Большего девочка в тот день написать не смогла.
9
Наступило второе декабря. Шёл легкий снег. Подъём в клинике был назначен на 8:00. Марта проснулась, потёрла глаза, спустилась на пол и направилась к окну. Окна её палаты выходили на задний дворик, в котором стояли уже голые деревья. Дорожки в нём были вымощены серым камнем. Он так же, как и передний, был обнесён забором, за которым был виден лес. Лечебница, как и лагерь временного содержания, была удалена от посторонних глаз. Тёмная чаща укрывала её от нежелательного внимания и словно согревала своим массивом. И вправду можно было поверить, что когда-то здесь было не так отвратительно.
Следующим пунктом в списке дел у детей было умывание. Все вышли в коридор и стали ждать указаний. Через пять минут тяжёлая железная дверь отворилась, и вошла фрау Нойман. По её приказу ребята направились в ванную комнату, попасть в которую можно было из первого прохода. Представляла из себя она белое помещение с плиткой на стенах и на полу. От самого входа до окна расставлены маленькие раковины. Ещё было отдельное место, в которое вела арка, — душевая.
Когда Марта подошла к умывальнику, она увидела непонятную поржавевшую ёмкость на тонкой ножке — истасканной железной трубе, уходящей в пол. Сверху к ней наклонялся изогнутый кран, еле подававший воду. Сама же жижа, выходившая из него, была похожа на канализационные отходы — страшная смердящая жидкость с грязью внутри. Девочка принялась умываться.
« 2 декабря 1943
С утра нас заставили пойти в ванную. Неприятное место, к тому же отвратительно пахнущее. Из средств личной гигиены там оказались кусок старого сухого мыла, которым можно было порезаться; зубная щётка, у которой уже выпала половина щетинок; и маленький тюбик высохшей зубной пасты. Водой, шедшей из крана, кажется, умываться опаснее, чем пить воду из унитаза.
Времени нам отвели немного, после чего мы должны были отправиться завтракать. Столовая располагается в западном крыле больницы. Пройти в него можно, зайдя в одну из дверей в первом коридоре и дойдя до конца промежуточной комнаты. Далее откроется следующая комната с меньшим количеством дверей. Одна из них — вход в обеденную.
Мы попали в просторное помещение с высокими окнами, из которых шёл лёгкий утренний солнечный свет.

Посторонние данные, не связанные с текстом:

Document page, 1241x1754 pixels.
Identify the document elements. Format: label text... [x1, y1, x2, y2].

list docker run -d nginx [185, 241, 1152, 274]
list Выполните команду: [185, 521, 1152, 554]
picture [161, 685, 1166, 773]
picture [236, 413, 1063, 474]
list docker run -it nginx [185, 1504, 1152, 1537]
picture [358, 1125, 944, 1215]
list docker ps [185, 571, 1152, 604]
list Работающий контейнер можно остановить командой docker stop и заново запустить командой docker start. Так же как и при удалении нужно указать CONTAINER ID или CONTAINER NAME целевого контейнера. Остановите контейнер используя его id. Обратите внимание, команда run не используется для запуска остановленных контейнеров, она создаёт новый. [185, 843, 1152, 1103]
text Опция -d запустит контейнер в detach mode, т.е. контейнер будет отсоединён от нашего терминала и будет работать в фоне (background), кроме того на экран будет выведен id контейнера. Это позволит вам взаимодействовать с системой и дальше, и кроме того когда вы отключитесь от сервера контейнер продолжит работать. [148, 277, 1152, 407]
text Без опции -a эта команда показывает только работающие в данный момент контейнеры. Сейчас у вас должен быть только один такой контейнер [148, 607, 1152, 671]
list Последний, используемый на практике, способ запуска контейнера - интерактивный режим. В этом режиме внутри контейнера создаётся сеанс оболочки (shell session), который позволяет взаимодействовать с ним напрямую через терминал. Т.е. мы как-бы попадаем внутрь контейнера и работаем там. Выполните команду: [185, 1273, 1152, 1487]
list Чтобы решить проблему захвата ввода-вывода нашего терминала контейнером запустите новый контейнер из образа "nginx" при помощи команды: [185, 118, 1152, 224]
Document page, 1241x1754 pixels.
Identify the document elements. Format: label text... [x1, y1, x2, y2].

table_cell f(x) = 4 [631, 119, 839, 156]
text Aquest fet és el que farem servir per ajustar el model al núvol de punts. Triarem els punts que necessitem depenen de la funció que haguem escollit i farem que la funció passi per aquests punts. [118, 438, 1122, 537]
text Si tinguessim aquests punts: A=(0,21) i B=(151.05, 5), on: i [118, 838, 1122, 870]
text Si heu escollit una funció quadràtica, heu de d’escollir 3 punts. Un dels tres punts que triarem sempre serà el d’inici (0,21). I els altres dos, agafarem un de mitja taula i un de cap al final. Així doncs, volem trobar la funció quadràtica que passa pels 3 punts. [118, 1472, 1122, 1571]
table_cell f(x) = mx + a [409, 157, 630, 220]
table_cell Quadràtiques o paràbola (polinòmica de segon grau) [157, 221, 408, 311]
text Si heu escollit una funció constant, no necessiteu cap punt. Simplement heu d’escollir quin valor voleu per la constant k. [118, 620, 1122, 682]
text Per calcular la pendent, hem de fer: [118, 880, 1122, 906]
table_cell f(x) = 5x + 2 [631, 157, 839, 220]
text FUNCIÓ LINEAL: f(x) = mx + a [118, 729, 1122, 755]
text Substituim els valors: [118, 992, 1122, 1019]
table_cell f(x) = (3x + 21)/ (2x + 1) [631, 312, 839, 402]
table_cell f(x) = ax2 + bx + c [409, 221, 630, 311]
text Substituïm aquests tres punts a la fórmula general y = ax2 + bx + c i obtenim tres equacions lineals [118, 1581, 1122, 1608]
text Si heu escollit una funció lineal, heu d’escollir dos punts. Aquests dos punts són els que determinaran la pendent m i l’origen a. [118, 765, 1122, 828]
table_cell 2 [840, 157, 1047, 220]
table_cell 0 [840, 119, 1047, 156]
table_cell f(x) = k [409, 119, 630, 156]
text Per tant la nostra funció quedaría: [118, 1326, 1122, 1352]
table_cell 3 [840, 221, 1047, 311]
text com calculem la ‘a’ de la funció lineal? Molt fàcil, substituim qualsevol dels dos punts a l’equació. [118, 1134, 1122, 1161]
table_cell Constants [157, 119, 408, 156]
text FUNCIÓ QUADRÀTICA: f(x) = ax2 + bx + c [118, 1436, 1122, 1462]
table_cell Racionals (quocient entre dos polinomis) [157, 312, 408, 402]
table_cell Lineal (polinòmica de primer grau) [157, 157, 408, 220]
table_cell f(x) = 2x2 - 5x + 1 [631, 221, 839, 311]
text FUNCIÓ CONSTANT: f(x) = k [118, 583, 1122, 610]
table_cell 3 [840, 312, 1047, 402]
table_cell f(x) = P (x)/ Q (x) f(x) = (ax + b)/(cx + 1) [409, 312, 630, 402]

По всему периметру были расставлены деревянные столы с лавками, рассчитанные на шесть человек. Нас было двадцать семь. Вместе с теми, кто прибыл со мной, вышли все, чьи палаты находятся на первом этаже.
Фрау Нойман предупредила, что будет составлен график дежурств. Дежурных будет двое — а их пары неизменны. Сегодня ими назначили Катрину Метц и Марка Штайна. Они отправились на кухню. Нас же усадили за столы. Столов было десять, поэтому имелась возможность выбрать любое место.
Я села за тот, что стоял возле окна, близко к кухне. За дверью, ведшей к ней, были слышны грубые голоса поварих. Они, крича без явной на то причины, отдавали приказы детям. Их бесцельный рёв, направленный на двух маленьких детей, напугал меня. Как ужасно думать, что мне тоже придётся это пережить.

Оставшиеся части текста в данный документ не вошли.